▶ **Data extract**
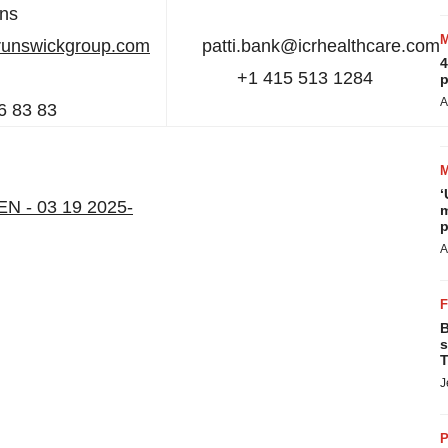
ons
runswickgroup.com
patti.bank@icrhealthcare.co
4
+1 415 513 1284
p
A
6 83 83
‘
 EN - 03 19 2025-
m
p
A
B
s
T
J
P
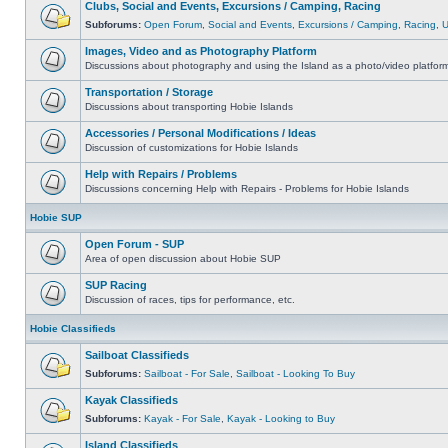
Clubs, Social and Events, Excursions / Camping, Racing
Subforums:
Open Forum
,
Social and Events
,
Excursions / Camping
,
Racing
,
Images, Video and as Photography Platform
Discussions about photography and using the Island as a photo/video platfor
Transportation / Storage
Discussions about transporting Hobie Islands
Accessories / Personal Modifications / Ideas
Discussion of customizations for Hobie Islands
Help with Repairs / Problems
Discussions concerning Help with Repairs - Problems for Hobie Islands
Hobie SUP
Open Forum - SUP
Area of open discussion about Hobie SUP
SUP Racing
Discussion of races, tips for performance, etc.
Hobie Classifieds
Sailboat Classifieds
Subforums:
Sailboat - For Sale
,
Sailboat - Looking To Buy
Kayak Classifieds
Subforums:
Kayak - For Sale
,
Kayak - Looking to Buy
Island Classifieds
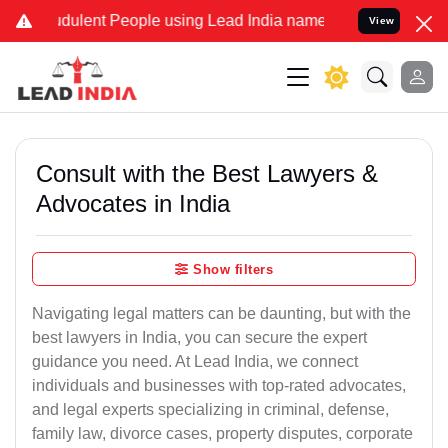
dulent People using Lead India name to Resolve your Legal cases S
View
Consult with the Best Lawyers &
Advocates in India
Show filters
Navigating legal matters can be daunting, but with the
best lawyers in India, you can secure the expert
guidance you need. At Lead India, we connect
individuals and businesses with top-rated advocates,
and legal experts specializing in criminal, defense,
family law, divorce cases, property disputes, corporate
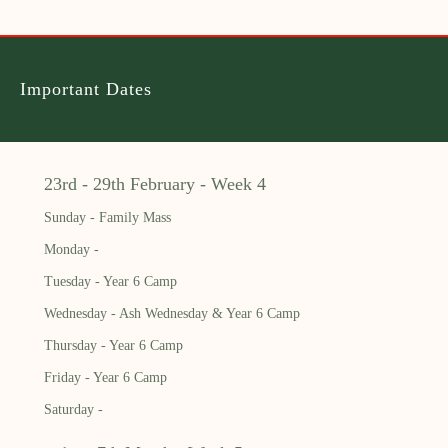
Important Dates
23rd - 29th February - Week 4
Sunday - Family Mass
Monday -
Tuesday - Year 6 Camp
Wednesday - Ash Wednesday & Year 6 Camp
Thursday - Year 6 Camp
Friday - Year 6 Camp
Saturday -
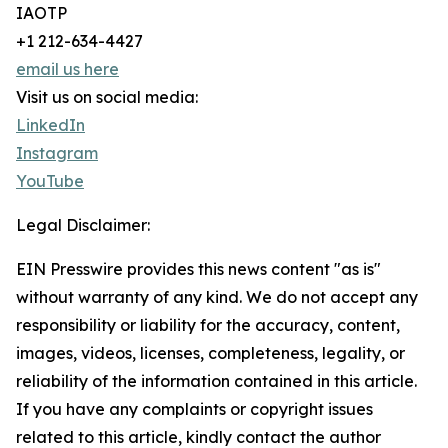
IAOTP
+1 212-634-4427
email us here
Visit us on social media:
LinkedIn
Instagram
YouTube
Legal Disclaimer:
EIN Presswire provides this news content "as is"
without warranty of any kind. We do not accept any
responsibility or liability for the accuracy, content,
images, videos, licenses, completeness, legality, or
reliability of the information contained in this article.
If you have any complaints or copyright issues
related to this article, kindly contact the author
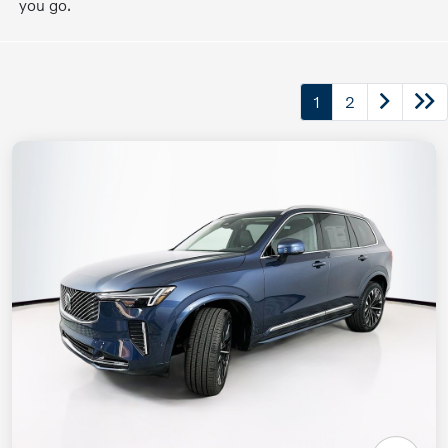
you go.
1
2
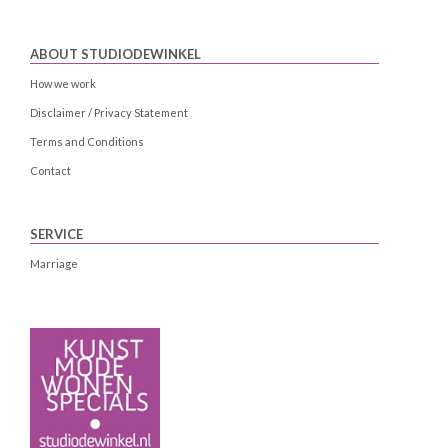
ABOUT STUDIODEWINKEL
How we work
Disclaimer / Privacy Statement
Terms and Conditions
Contact
SERVICE
Marriage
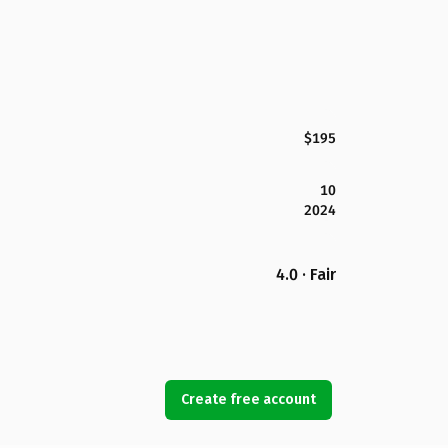
$195
10
2024
4.0 · Fair
Create free account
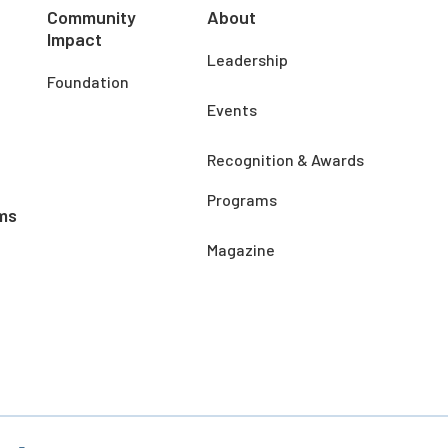
Community
About
Impact
Leadership
Foundation
Events
Recognition & Awards
Programs
ms
Magazine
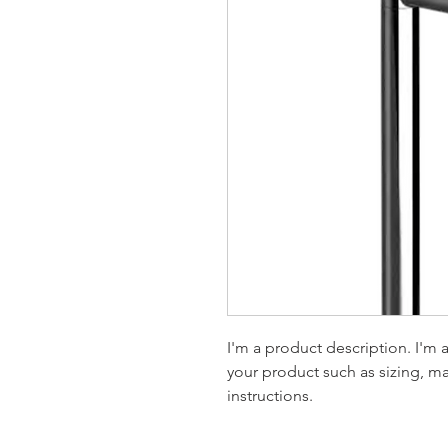
I'm a product description. I'm 
your product such as sizing, mat
instructions.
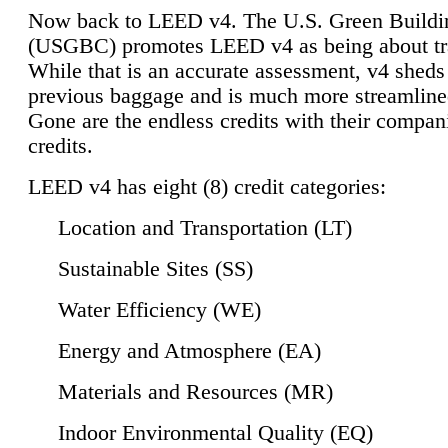
Now back to LEED v4. The U.S. Green Buildi
(USGBC) promotes LEED v4 as being about tr
While that is an accurate assessment, v4 sheds a
previous baggage and is much more streamline
Gone are the endless credits with their compan
credits.
LEED v4 has eight (8) credit categories:
Location and Transportation (LT)
Sustainable Sites (SS)
Water Efficiency (WE)
Energy and Atmosphere (EA)
Materials and Resources (MR)
Indoor Environmental Quality (EQ)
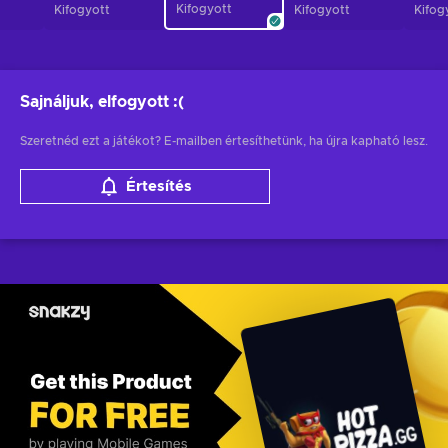
Kifogyott
Kifogyott
Kifogyott
Kifog
Sajnáljuk, elfogyott
:(
Szeretnéd ezt a játékot? E-mailben értesíthetünk, ha újra kapható lesz.
Értesítés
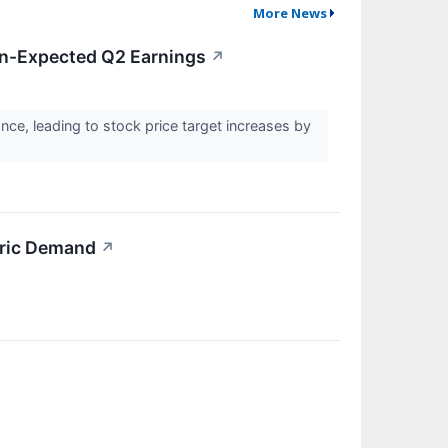
More News
an-Expected Q2 Earnings
↗
e, leading to stock price target increases by
bric Demand
↗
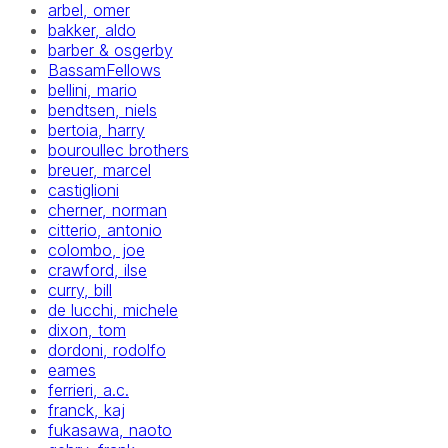
arbel, omer
bakker, aldo
barber & osgerby
BassamFellows
bellini, mario
bendtsen, niels
bertoia, harry
bouroullec brothers
breuer, marcel
castiglioni
cherner, norman
citterio, antonio
colombo, joe
crawford, ilse
curry, bill
de lucchi, michele
dixon, tom
dordoni, rodolfo
eames
ferrieri, a.c.
franck, kaj
fukasawa, naoto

▶ **Work order**
Throughout the material above, find lines holding the word "this", then copy them.

▶ **Completed task**
EIN Presswire provides this news content "as is"
reliability of the information contained in this article.
related to this article, kindly contact the author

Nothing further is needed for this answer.